• **What to work on**
Return every line of text in the material below as a JSON list of strings, one string per line, with blank lines skipped and the pictures left out.

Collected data
- - - -
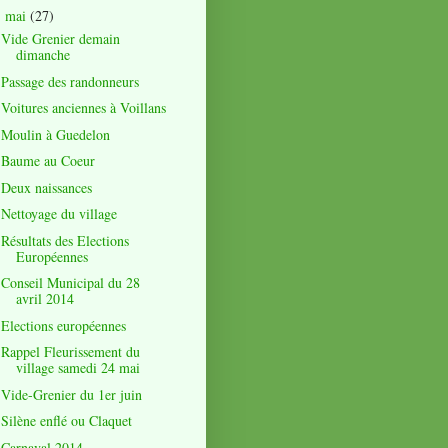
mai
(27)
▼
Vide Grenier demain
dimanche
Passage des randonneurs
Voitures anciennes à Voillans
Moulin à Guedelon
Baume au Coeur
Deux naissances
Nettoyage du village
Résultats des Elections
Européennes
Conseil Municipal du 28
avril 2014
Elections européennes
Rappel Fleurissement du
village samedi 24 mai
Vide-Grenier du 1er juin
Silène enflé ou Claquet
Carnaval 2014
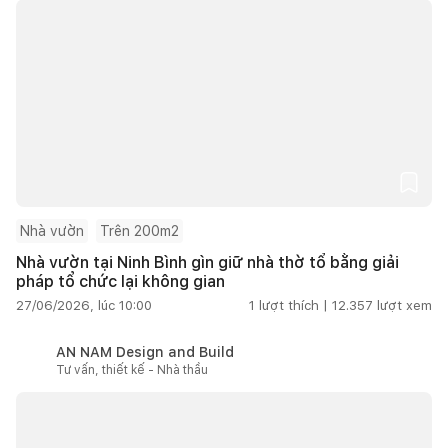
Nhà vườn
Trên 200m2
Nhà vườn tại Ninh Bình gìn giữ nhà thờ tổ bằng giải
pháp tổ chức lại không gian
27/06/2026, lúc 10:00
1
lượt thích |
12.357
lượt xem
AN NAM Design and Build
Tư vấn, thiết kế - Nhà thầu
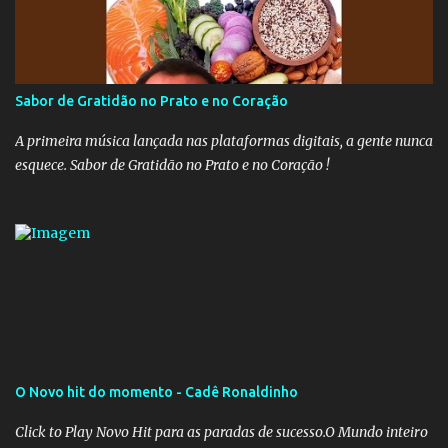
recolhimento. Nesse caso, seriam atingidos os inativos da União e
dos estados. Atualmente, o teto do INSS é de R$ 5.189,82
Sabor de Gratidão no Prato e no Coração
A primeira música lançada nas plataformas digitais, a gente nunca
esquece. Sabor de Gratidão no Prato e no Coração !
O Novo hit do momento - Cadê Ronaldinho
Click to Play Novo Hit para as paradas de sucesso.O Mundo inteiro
- - - -
• **Problem solution**
[
  "mai",
  "(27)",
  "▼",
  "Vide Grenier demain",
  "dimanche",
  "Passage des randonneurs",
  "Voitures anciennes à Voillans",
  "Moulin à Guedelon",
  "Baume au Coeur",
  "Deux naissances",
  "Nettoyage du village",
  "Résultats des Elections",
  "Européennes",
  "Conseil Municipal du 28",
  "avril 2014",
  "Elections européennes",
  "Rappel Fleurissement du",
  "village samedi 24 mai",
  "Vide-Grenier du 1er juin",
  "Silène enflé ou Claquet",
  "Carnaval 2014",
  "Nhà vườn",
  "Trên 200m2",
  "Nhà vườn tại Ninh Bình gìn giữ nhà thờ tổ bằng giải",
  "pháp tổ chức lại không gian",
  "27/06/2026, lúc 10:00",
  "1",
  "lượt thích |",
  "12.357",
  "lượt xem",
  "AN NAM Design and Build",
  "Tư vấn, thiết kế - Nhà thầu",
  "recolhimento. Nesse caso, seriam atingidos os inativos da União e",
  "dos estados. Atualmente, o teto do INSS é de R$ 5.189,82",
  "Sabor de Gratidão no Prato e no Coração",
  "A primeira música lançada nas plataformas digitais, a gente nunca",
  "esquece. Sabor de Gratidão no Prato e no Coração !",
  "O Novo hit do momento - Cadê Ronaldinho",
  "Click to Play Novo Hit para as paradas de sucesso.O Mundo inteiro"
]